PROBLEM DESCRIPTION: Check each line of the data below for the string "Auto", then report how many lines have it and nothing else.

++++++

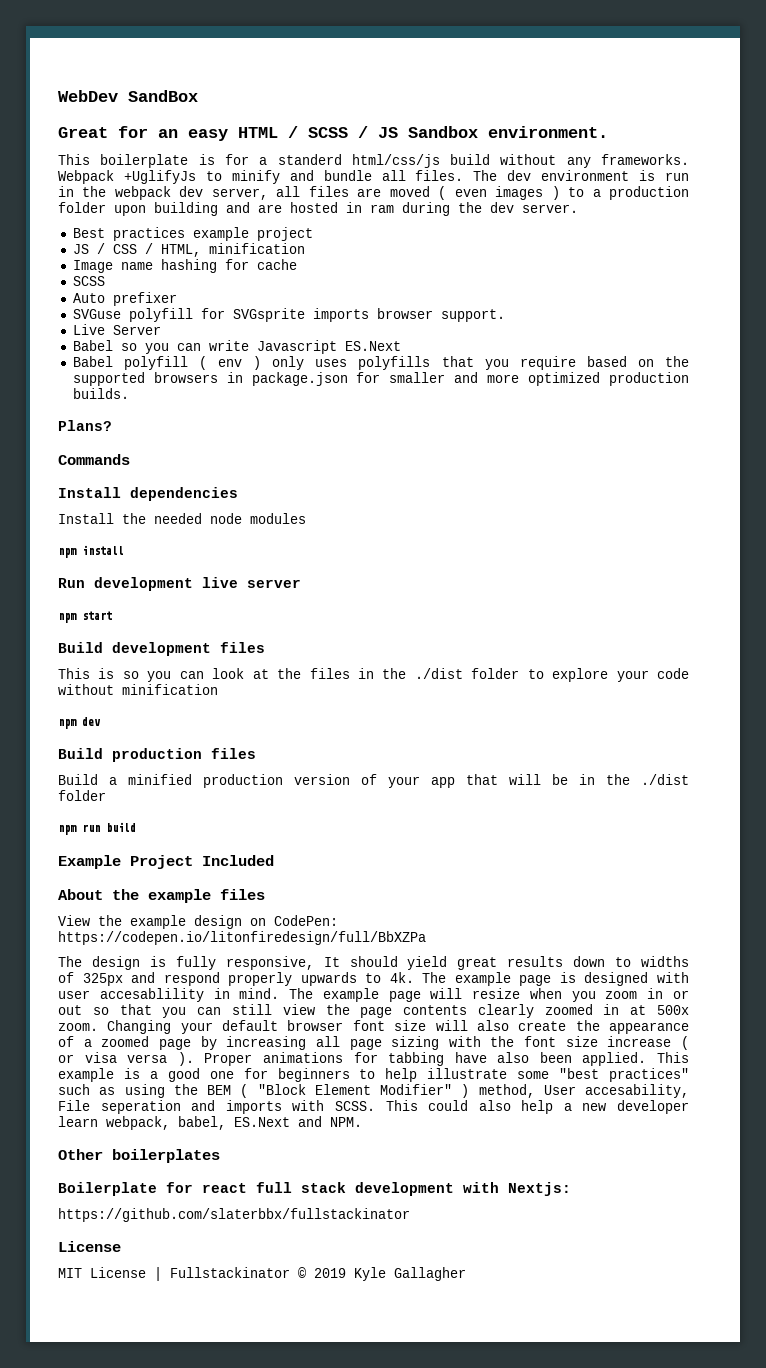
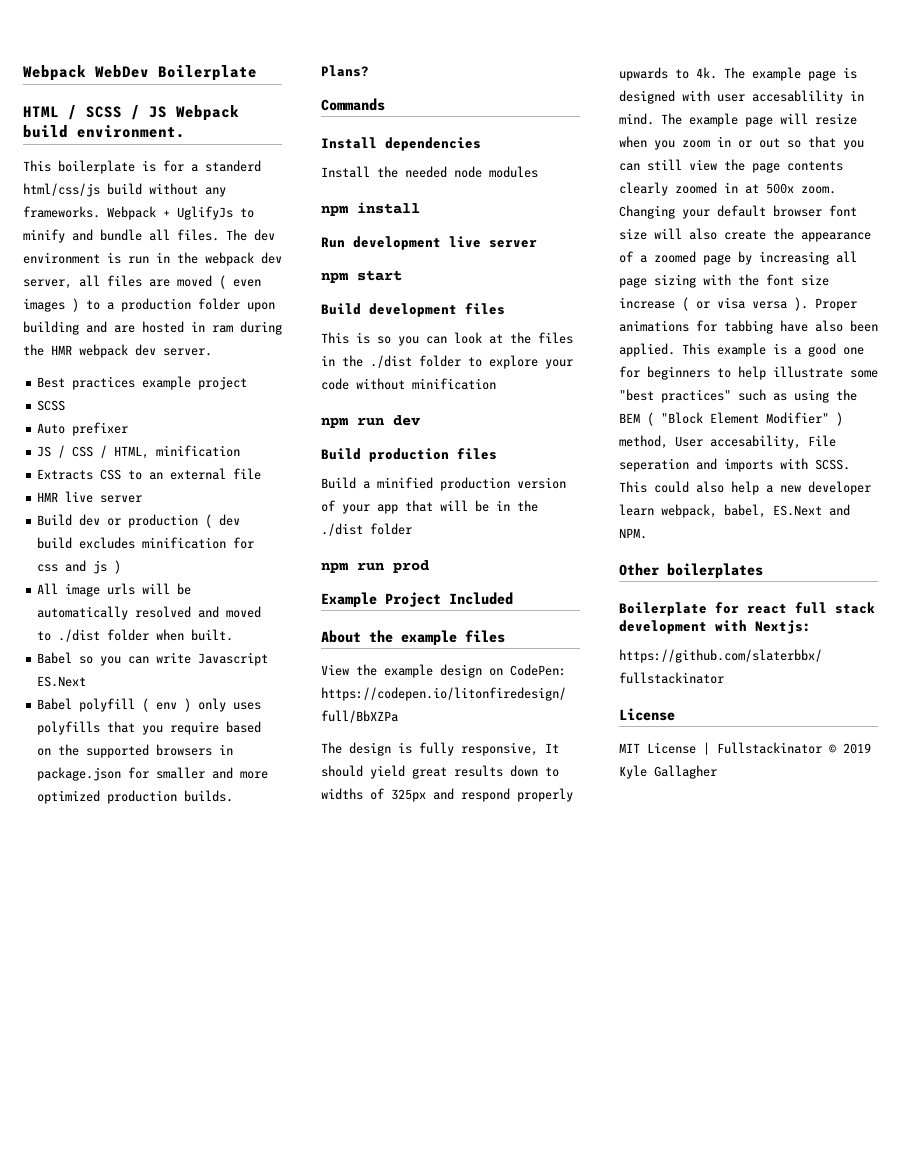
[58,90,198,102] [58,126,228,141] WebDev SandBox // Great for an easy -> [23,65,257,81] Webpack WebDev Boilerplate //
[408,126,478,138] Sandbox -> [176,105,239,121] [23,125,68,138] Webpack build
[123,170,196,184] +UglifyJs -> [163,206,233,220] + UglifyJs
(482, 207) none -> [51,344,128,358] HMR webpack
(313, 234) none -> [37,400,66,411] [37,422,129,436] // SCSS // Auto prefixer
[72,259,297,273] [72,276,105,286] [72,292,177,306] [72,308,505,322] [72,324,161,335] Image name hashing for cache // SCSS // Auto prefixer // SVGuse polyfill for SVGsprite imports browser support. // Live Server -> [37,468,262,480] [37,491,143,503] [37,514,241,528] [37,537,255,549] [37,560,122,574] [37,583,192,597] [37,606,262,620] [37,629,234,642] Extracts CSS to an external file // HMR live server // Build dev or production ( dev build excludes minification for css and js ) // All image urls will be automatically resolved and moved to ./dist folder when built.
(77, 724) none -> [357,417,385,426] run
[106,822,136,832] build -> [393,560,429,573] prod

++++++

SOLUTION BELOW: 2